Passage source -
================================

Que permet ce reporting au niveau des organes décisionnels?
L’exécution de tout ce qui est fait au niveau local ou régional. Quand nous disposons de cette remontée de l’information qui nous permet de savoir si le citoyen est satisfait de la prestation qui est faite, que ce soit au niveau des services ou des produits en termes d’infrastructure, de qualité d’éducation ou de santé, ce reporting au niveau des organes décisionnels permet de réadapter. C’est pour cela d’ailleurs que le wali de Bank Al-Maghrib (BAM), M. Abdellatif Jouahri, a insisté sur l’évaluation périodique. D’où le fait d’avoir ce reporting et cette évaluation qui permet de ré-encadrer, de réorienter et de prendre les décisions.
Et le citoyen dans tout cela?
Ce qui importe à mon sens, c’est la finalité des politiques publiques. Si on n’a pas ce souci de nous pencher sur cette finalité, de savoir si le citoyen a été satisfait, eh bien, in fine, nous n’aurons pas réussi notre mission de service public.
Dix années se sont vite écoulées. Pouvez-vous nous faire un bilan du parcours du Colloque international des Finances publiques?
Pendant cette décennie, nous avons traité de grands sujets: la transparence, la gouvernance, la gestion de l’état territorial, les finances sociales.
A quoi ces matières ont-elles servi à tous ces décideurs ?
Nous remarquons avec satisfaction qu’ils puisent dans ce bien commun (publications). C’est un patrimoine. Et nous veillons à partager le savoir et, en même temps, préparer nos élites dans le domaine des finances publiques, ce qui aiderait au développement du Maroc.
Au niveau de la faisabilité, qu’est-ce qui a été réalisé sur le terrain?

================================

Extraits de données -

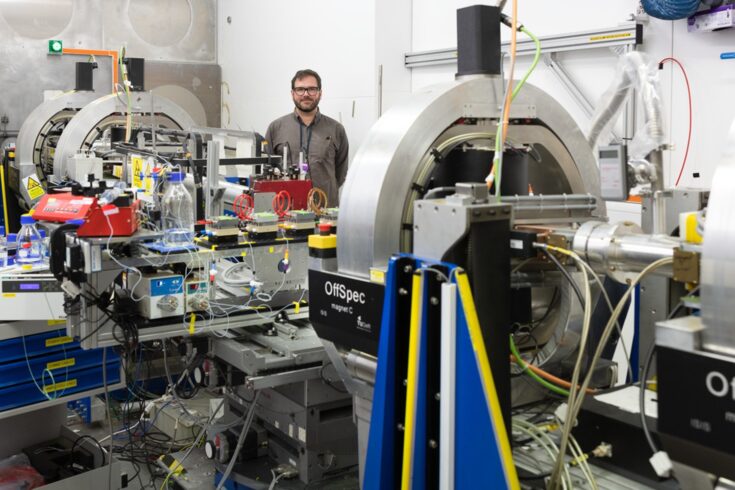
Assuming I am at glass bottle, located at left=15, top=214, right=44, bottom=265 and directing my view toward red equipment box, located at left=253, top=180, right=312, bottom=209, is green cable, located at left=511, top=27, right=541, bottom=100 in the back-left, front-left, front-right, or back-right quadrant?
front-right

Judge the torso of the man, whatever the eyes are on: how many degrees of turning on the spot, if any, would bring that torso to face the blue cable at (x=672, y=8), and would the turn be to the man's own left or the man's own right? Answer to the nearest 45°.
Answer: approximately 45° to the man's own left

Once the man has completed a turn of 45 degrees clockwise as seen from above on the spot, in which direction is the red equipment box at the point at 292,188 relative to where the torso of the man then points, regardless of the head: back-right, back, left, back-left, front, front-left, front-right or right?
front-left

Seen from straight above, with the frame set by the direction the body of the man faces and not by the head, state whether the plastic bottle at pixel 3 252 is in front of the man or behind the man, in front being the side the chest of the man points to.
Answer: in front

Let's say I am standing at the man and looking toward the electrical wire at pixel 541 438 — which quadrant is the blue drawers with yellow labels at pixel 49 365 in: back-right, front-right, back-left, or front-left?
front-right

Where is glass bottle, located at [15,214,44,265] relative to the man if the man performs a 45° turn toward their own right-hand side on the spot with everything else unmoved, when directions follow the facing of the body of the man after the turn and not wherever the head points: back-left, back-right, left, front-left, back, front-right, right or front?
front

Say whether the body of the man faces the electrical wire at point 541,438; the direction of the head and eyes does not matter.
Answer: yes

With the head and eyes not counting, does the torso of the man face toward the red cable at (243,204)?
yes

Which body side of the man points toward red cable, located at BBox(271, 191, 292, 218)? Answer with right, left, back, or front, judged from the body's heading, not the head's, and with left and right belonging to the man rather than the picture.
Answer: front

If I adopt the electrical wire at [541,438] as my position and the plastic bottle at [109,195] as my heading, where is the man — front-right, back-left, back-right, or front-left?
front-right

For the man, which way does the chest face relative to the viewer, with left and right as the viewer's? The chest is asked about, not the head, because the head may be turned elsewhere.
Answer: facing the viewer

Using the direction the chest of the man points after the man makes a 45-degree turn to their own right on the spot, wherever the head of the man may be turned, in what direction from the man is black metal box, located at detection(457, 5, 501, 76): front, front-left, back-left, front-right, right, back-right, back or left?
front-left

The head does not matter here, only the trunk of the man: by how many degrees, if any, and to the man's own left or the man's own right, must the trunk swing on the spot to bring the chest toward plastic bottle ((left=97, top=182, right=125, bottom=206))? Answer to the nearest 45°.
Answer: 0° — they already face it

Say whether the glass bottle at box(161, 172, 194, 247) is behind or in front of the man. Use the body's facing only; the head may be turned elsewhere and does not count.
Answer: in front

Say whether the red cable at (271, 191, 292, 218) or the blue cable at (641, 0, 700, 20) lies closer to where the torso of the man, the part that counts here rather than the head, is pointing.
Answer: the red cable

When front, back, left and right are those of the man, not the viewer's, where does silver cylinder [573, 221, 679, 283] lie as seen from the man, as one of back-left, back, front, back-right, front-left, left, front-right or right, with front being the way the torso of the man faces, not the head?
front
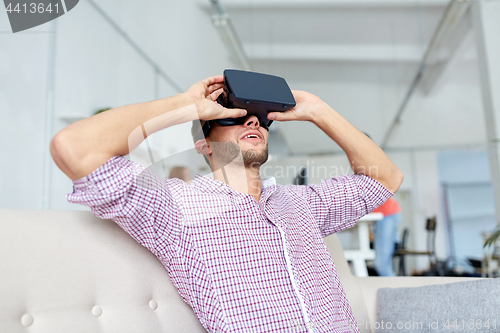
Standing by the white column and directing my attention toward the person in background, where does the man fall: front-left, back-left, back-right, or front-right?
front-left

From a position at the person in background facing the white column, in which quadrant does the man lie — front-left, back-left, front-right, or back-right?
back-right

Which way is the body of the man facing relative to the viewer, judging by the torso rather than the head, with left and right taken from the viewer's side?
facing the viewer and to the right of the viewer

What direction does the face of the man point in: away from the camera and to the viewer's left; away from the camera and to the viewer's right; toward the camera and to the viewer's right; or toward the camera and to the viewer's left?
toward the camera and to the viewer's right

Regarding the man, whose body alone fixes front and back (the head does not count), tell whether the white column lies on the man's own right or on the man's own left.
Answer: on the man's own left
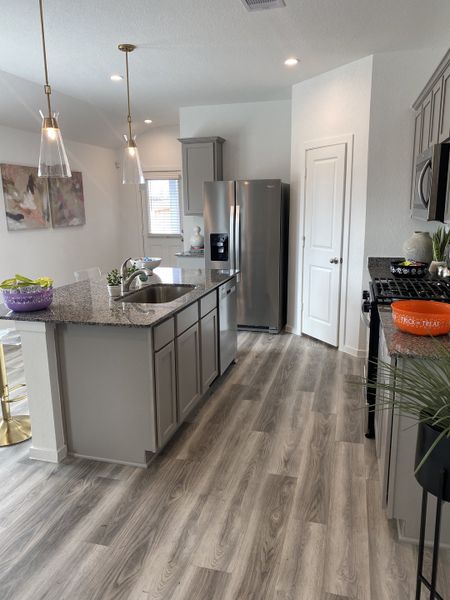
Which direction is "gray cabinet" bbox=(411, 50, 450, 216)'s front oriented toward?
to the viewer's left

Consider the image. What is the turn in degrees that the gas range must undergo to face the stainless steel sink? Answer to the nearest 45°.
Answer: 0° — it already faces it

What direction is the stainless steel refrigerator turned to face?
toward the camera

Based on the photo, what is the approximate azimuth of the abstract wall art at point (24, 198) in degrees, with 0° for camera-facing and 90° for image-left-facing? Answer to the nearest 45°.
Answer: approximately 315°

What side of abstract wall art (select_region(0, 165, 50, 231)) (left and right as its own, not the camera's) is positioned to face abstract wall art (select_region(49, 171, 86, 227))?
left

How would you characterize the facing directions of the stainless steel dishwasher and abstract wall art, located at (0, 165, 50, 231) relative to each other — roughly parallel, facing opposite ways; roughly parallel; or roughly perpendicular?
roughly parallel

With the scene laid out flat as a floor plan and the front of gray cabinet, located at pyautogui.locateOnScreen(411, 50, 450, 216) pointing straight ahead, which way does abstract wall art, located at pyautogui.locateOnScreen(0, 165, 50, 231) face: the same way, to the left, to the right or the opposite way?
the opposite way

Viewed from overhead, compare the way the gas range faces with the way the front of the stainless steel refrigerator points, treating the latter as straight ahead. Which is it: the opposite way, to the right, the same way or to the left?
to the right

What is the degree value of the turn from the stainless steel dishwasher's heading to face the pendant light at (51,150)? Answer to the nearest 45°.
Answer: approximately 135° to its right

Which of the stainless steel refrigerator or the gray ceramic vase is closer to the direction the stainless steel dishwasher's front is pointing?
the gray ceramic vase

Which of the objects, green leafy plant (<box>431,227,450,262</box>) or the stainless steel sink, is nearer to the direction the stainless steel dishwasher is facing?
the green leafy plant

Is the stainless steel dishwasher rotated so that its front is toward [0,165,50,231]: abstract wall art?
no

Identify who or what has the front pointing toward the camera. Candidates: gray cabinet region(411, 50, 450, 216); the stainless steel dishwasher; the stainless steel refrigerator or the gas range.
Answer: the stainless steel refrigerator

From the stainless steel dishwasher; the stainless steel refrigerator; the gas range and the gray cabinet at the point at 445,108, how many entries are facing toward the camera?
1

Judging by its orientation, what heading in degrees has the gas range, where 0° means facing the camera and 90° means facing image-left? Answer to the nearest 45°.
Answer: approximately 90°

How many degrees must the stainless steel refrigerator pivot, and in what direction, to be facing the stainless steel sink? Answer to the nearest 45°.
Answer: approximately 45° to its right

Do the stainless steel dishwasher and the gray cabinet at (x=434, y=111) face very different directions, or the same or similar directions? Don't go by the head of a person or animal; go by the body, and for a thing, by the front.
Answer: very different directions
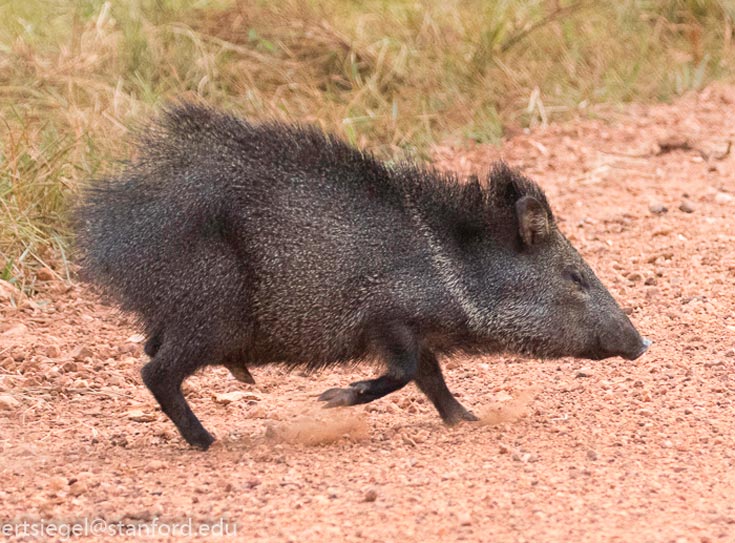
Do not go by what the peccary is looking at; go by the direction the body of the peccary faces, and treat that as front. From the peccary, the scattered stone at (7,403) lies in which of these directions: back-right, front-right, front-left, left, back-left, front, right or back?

================================

Actions à mener -
• a. Extrayez mot pour mot du passage sur les finances publiques la partie qui commence par les mots contenant « Nous remarquons avec » et s'achève sur « développement du Maroc. ».
• b. Relevez chaque ligne des entrées qui contient la chaîne « directing », en tenant compte de la casse.

Solutions proposées -
• a.
Nous remarquons avec satisfaction qu’ils puisent dans ce bien commun (publications). C’est un patrimoine. Et nous veillons à partager le savoir et, en même temps, préparer nos élites dans le domaine des finances publiques, ce qui aiderait au développement du Maroc.

• b.
Assuming I am at glass bottle, located at left=15, top=214, right=44, bottom=265 and directing my view toward red equipment box, located at left=253, top=180, right=312, bottom=209, is green cable, located at left=511, top=27, right=541, bottom=100 in the back-left, front-left, front-right, or back-right quadrant?
Standing by the white column and directing my attention toward the person in background, where does the man fall: front-left, back-left, back-right, or front-right?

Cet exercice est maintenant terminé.